La blessure au coccyx est désormais guérie et Ryf fait à nouveau du sport deux fois par jour. Un médecin lui a expliqué qu’il n’était pas nécessaire que le corps s’entraîne aussi intensément. Mais pour la tête quand même. « C’est presque un peu une addiction », avoue-t-elle. Elle est habituée aux libérations d’endorphines. Après tout, comme elle n’est plus aussi en forme, une demi-heure de jogging lui suffit désormais pour atteindre l’état de bonheur qui n’existait auparavant qu’après une heure et demie d’entraînement intensif.
Mené une vie saine aux côtés du sport de haut niveau
La démission de Ryf constitue un tournant pour le triathlon. Aujourd’hui, la scène est dominée par des athlètes qui subordonnent tout au sport tout au long de l’année. La star norvégienne Kristian Blummenfelt ne s’est même pas accordé de vacances après sa victoire olympique en 2021, il vit pour le triathlon 365 jours par an. Ryf est également entrée dans un tunnel avant des courses importantes, et sa vie ne consistait alors qu’à s’entraîner, manger et dormir pendant plusieurs mois. Mais avant et après, elle s’accordait toujours du temps libre. Des vacances de plusieurs semaines et un cercle d’amis avec qui elle ne parlait jamais de triathlon : tout cela était pour elle une évidence. «Sinon, je n’aurais jamais pu poursuivre ma carrière aussi longtemps», déclare Ryf.
Ce n’est pas seulement l’art de vivre en dehors du sport de haut niveau qui les distingue de la génération Blummenfelt. Ryf et son entraîneur Sutton se sont également appuyés sur leur intuition pour concevoir leur entraînement. Le duo incarnait toujours l’esprit pionnier qui caractérisait le triathlon à ses débuts. Cet individualisme autrefois typique, presque anarchique, qui a produit des méthodes originales. Aujourd’hui, les athlètes qui s’appuient sur les mesures de laboratoire et les résultats d’études ont pris le relais. Il est donc tout à fait logique que les approches des meilleurs au monde deviennent de plus en plus interchangeables.
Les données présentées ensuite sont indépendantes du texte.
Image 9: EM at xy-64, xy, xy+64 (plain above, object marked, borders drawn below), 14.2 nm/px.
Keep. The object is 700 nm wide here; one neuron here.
Il est intéressant de noter que Ryf était parfois en avance sur son temps sans même le savoir. Il y a dix ans, elle a massivement augmenté la quantité de glucides qu’elle consommait toutes les heures pendant les courses. Cela l’a aidée à éviter les baisses d’énergie. « Je ne savais pas que d’autres ne faisaient pas ça », dit-elle aujourd’hui. Un véritable battage médiatique est désormais apparu autour du mantra consistant à consommer jusqu’à 120 grammes de glucides par heure pendant les compétitions. Les athlètes et les entraîneurs présentent le concept comme innovant. Et Ryf s’étonne : “Je l’ai fait à l’époque, mais pourquoi aurais-je dû le dire à la concurrence ?”
En tout cas, elle se défend contre l’image déformée selon laquelle elle et Sutton n’auraient pris en compte aucune découverte scientifique dans leur collaboration. Elle a passé sept ans à optimiser constamment l’aérodynamisme de son vélo dans la soufflerie. Ryf estime avoir gagné 25 minutes extrapolées sur 180 kilomètres. Autrement, il serait difficile d’expliquer pourquoi elle continue de détenir le record du parcours dans la section cyclisme à Hawaï, berceau du triathlon longue distance.
Au printemps 2021, Ryf s’est temporairement séparé de Sutton. Elle a décidé de franchir cette étape après avoir dû s’entraîner pendant des mois pendant la pandémie chez Sutton, alors chez elle à Saint-Moritz, alors que la plupart des piscines couvertes dans d’autres endroits étaient fermées – la collaboration était devenue trop intense pour elle. La saison 2021, au cours de laquelle elle s’est principalement entraînée, a été décevante. Néanmoins, Ryf dit que de son point de vue, l’expérience a fonctionné, après tout, elle a de nouveau remporté le championnat du monde Ironman en 2022.
En 2022, Daniela Ryf remporte son cinquième et dernier titre sur la distance Ironman.
D’autres athlètes auraient cherché un nouvel entraîneur dans leur situation. Ryf y a aussi pensé, comme elle le révèle aujourd’hui. Mais pour elle, il n’existait aucun candidat capable de s’occuper simultanément d’au moins un de ses adversaires, ce qui signifiait que la sélection était réduite. Elle déclare : « Quand je commence la compétition, je me lance dans la bataille contre mes concurrents. » Quiconque pense ainsi ne peut pas former des communautés de formation avec des égaux.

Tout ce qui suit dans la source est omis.